The majority of girls in this study had talked to their parents and understood the purpose of vaccination. A substantial minority reported rumours of serious side effects but the main concern of girls was the pain of vaccination. This, and fear of needles, probably explains why many would not advise their peers to be vaccinated. A fundamental stage of adolescent development is the gradual transfer of decision making from parent to child that allows individuals to start taking responsibility for their own health (McCabe, 1996
), and girls in this study were clearly at this stage. In consequence, had the vaccine decision rested only with them, the number of girls who might have initially refused or dropped out of the programme would have outweighed the number who would have opted or stayed in; hence, parental support for vaccination is still required.

§ **Questions to answer**:
**A.** Translate into Spanish this sentence from the passage on girls and vaccination: "The majority of girls in this study had talked to their parents and understood the purpose of vaccination."
**B.** According to the passage on girls and vaccination, is each statement true or not? Answer yes or no, and quote the words that decide it.
(i) The girls' main concern was rumors of serious side effects.
(ii) Parental support for vaccination is still required.
(iii) Most girls in the study had talked to their parents.
The listing has no connection to the passage on girls and vaccination.

§ **Supplied data**:

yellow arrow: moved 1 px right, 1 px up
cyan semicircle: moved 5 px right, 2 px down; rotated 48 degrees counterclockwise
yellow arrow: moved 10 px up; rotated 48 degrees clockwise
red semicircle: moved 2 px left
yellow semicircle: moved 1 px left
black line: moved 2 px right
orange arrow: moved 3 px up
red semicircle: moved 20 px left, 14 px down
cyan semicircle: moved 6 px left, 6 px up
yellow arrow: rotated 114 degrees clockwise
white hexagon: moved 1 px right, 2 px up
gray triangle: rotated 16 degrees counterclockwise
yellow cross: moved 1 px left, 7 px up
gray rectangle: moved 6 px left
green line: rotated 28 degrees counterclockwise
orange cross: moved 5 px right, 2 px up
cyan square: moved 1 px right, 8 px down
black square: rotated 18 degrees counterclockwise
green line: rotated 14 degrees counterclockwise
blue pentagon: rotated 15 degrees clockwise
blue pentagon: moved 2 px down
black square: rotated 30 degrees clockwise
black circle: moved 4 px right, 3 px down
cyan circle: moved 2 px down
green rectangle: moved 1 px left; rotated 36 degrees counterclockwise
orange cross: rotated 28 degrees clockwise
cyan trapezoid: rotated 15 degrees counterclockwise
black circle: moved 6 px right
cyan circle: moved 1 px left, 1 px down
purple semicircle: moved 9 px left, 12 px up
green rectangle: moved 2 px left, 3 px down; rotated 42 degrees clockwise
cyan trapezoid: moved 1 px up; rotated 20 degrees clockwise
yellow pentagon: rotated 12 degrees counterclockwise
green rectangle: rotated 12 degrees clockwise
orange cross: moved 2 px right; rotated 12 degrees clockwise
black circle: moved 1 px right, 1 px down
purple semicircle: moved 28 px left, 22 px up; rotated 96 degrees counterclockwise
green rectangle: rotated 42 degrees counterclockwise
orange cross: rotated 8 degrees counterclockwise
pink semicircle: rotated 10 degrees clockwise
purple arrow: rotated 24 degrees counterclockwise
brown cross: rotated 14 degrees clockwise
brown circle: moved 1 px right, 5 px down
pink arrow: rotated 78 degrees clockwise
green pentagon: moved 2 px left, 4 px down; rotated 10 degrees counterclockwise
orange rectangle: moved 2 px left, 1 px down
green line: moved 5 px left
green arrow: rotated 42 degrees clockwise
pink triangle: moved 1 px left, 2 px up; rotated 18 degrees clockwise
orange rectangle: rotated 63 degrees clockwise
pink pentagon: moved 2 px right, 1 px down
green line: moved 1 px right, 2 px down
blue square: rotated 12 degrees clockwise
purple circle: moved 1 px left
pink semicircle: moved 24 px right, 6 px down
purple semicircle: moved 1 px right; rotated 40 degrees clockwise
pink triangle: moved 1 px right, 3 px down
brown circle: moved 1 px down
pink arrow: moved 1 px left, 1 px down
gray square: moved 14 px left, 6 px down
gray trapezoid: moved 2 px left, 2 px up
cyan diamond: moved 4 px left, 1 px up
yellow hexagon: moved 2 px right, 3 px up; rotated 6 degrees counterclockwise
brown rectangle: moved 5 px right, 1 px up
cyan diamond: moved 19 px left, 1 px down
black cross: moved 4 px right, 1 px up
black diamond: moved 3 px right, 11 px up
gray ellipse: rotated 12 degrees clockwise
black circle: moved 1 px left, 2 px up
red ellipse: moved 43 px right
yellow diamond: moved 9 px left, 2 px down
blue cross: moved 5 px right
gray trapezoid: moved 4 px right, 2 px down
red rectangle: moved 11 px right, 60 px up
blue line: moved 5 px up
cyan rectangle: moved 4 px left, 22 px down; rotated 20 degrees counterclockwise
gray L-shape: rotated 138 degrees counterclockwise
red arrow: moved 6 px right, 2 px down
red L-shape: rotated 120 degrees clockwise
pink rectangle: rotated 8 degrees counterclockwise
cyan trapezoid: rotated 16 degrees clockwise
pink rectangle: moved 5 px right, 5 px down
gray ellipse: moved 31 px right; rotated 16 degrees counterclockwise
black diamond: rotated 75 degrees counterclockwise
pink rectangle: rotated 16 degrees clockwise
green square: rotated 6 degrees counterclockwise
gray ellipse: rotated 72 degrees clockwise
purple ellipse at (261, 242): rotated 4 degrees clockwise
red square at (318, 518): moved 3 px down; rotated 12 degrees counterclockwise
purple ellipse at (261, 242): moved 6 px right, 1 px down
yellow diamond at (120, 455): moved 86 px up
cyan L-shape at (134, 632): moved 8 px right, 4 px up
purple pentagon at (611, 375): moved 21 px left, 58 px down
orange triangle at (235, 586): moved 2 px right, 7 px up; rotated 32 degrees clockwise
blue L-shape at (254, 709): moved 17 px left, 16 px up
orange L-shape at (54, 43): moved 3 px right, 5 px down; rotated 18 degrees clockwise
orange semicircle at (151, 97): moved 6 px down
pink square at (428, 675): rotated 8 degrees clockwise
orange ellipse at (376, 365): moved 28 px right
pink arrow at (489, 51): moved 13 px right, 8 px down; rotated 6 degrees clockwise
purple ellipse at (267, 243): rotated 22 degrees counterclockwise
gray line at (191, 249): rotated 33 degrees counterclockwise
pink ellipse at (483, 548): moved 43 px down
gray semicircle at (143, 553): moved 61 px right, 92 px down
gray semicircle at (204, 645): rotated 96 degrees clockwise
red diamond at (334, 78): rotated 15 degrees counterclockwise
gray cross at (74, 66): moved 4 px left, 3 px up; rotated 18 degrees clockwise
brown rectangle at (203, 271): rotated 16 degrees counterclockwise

§ **Exercise results**:
**A.** La mayoría de las chicas de este estudio habían hablado con sus padres y entendían el propósito de la vacunación.

**B.**
(i) No: "the main concern of girls was the pain of vaccination"
(ii) Yes: "parental support for vaccination is still required"
(iii) Yes: "The majority of girls in this study had talked to their parents"